DATA_REGISTRY_BASE_URL = "https://data.open-contracting.org/en/"
PUBLICATIONS_URL = f"{DATA_REGISTRY_BASE_URL}publications.json"


def get_publications():
    publications = requests.get(PUBLICATIONS_URL, timeout=10).json()
    for publication in publications:
        publication["label"] = f"{publication['country']} - {publication['title']}"
    return publications


def get_publication_select_box():
    return widgets.Dropdown(
        options=sorted([entry["label"] for entry in get_publications()]),
        description="Publication:",
        disabled=False,
    )


def get_available_years(publication):
    years = ["full"]
    if publication["date_from"] and publication["date_to"]:
        year_from = int(publication["date_from"][:4])
        year_to = int(publication["date_to"][:4])
        years.extend(list(range(year_from, year_to + 1)))
    return years


def get_years_select_box(publication_select_box):
    selected_publication = next(
        entry for entry in get_publications() if entry["label"] == publication_select_box.value
    )
    return (
        widgets.Dropdown(
            options=get_available_years(selected_publication),
            description="Year:",
            disabled=False,
        ),
        selected_publication,
    )


def download_file(selected_publication, selected_year):
    file_name = f"{selected_publication['source_id']}-{selected_year}.jsonl"
    download_url = (
        f'{DATA_REGISTRY_BASE_URL}publication/{selected_publication["id"]}/download?name={selected_year}.jsonl.gz'
    )
    response = requests.get(download_url, timeout=10)
    with tempfile.NamedTemporaryFile() as gz_file:
        gz_file.write(response.content)
        with gzip.open(gz_file.name) as i, Path(file_name).open("wb") as o:
            shutil.copyfileobj(i, o)
    return file_name

## Check the MVP status of the Data registry publications

Use this notebook to check which publications in the Data Registry pass the MVP Relevant and Active criteria, for example, for updating the MEL1 tracker upon OCP Rapid Reflection meetings.

In [None]:
# @title Get all the publications from the registry { display-mode: "form" }

publications = get_publications()

### Check for non-frozen publications whose latest data has not been updated in the previous four calendar quarters

From the list, check also the "last_retrieved" and "update_frequency" columns.

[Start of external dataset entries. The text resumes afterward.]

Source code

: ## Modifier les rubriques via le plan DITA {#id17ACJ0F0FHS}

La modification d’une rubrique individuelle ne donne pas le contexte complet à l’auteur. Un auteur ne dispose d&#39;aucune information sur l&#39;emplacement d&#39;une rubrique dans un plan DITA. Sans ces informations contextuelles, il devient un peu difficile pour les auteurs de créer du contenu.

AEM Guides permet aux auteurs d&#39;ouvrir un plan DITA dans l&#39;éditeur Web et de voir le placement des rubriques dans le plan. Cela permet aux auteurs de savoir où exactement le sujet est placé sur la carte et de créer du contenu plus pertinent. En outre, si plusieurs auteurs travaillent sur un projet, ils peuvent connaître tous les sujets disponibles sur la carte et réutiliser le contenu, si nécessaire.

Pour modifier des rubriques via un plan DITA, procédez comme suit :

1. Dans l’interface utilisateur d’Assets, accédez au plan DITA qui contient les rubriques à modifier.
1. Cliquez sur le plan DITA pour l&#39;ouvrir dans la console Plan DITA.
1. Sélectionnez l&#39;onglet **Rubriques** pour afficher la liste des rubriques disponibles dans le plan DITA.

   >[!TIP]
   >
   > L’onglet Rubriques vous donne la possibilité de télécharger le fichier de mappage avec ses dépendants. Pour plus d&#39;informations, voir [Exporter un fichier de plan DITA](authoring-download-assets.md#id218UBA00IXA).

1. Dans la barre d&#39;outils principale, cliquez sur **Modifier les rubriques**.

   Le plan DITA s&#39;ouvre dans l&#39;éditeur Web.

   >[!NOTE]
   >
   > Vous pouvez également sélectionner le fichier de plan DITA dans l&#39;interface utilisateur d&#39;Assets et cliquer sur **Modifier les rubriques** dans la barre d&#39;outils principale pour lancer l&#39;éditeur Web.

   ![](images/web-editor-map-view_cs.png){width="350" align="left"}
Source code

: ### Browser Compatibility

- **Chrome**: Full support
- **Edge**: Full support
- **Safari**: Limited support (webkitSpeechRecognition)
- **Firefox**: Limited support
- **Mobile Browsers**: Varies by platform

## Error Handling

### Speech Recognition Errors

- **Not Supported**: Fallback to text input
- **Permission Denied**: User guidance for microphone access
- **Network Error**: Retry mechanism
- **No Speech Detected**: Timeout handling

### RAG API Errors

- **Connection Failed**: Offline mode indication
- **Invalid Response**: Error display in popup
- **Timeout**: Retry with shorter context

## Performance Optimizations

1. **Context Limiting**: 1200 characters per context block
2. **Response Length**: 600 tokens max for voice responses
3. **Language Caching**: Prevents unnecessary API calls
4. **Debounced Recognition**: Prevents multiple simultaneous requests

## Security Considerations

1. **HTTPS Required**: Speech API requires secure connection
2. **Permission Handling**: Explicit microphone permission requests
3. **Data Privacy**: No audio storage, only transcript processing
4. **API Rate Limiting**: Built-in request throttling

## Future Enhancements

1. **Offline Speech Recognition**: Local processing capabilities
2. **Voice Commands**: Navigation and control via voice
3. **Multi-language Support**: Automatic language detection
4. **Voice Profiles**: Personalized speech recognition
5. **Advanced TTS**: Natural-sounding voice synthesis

If the data is not being retrieved, check the publication log in the Data Registry to check if there is a problem with either a job or the source data itself.

In [None]:
non_frozen_publications = [item for item in publications if not item["frozen"] and item["date_to"]]
today = datetime.now(tz=timezone.utc)
past_year = today - relativedelta(years=1)
lapsed_publications = [
    item
    for item in non_frozen_publications
    if datetime.strptime(item["date_to"], "%Y-%m-%d").astimezone(timezone.utc) < past_year
]
lapsed_publications_table = pd.DataFrame(lapsed_publications)
lapsed_publications_table

### Check non-relevant publications
Check which active publications pass and not pass the "Relevant" criterion.

In [None]:
results = []
active_publications = [item for item in non_frozen_publications if item not in lapsed_publications]
for publication in active_publications:
    year = publication["date_to"][:4]
    if int(year) > today.year:
        year = today.year
    file_name = download_file(publication, year)
    field_table = cardinal_calculate_coverage(file_name)
    fields_list = field_table.iloc[:, 0].tolist()
    relevant, relevant_table = is_relevant(fields_list)
    relevant_table["publisher"] = publication["label"]
    relevant_table["relevant"] = relevant
    results.append(relevant_table)

Filter the non-relevant ones

In [None]:
result = pd.concat(results)
not_relevant_publishers = result[~result["relevant"]]
non_relevant_rules = (
    not_relevant_publishers[not_relevant_publishers["possible_to_calculate"] == "No"]
    .groupby("publisher")
    .apply(lambda x: ", ".join(x["rule"].astype(str) + ": " + x["missing_fields"].astype(str)))
    .reset_index()
    .rename(columns={0: "failed rules"})
)

Check the results

In [None]:
non_relevant_rules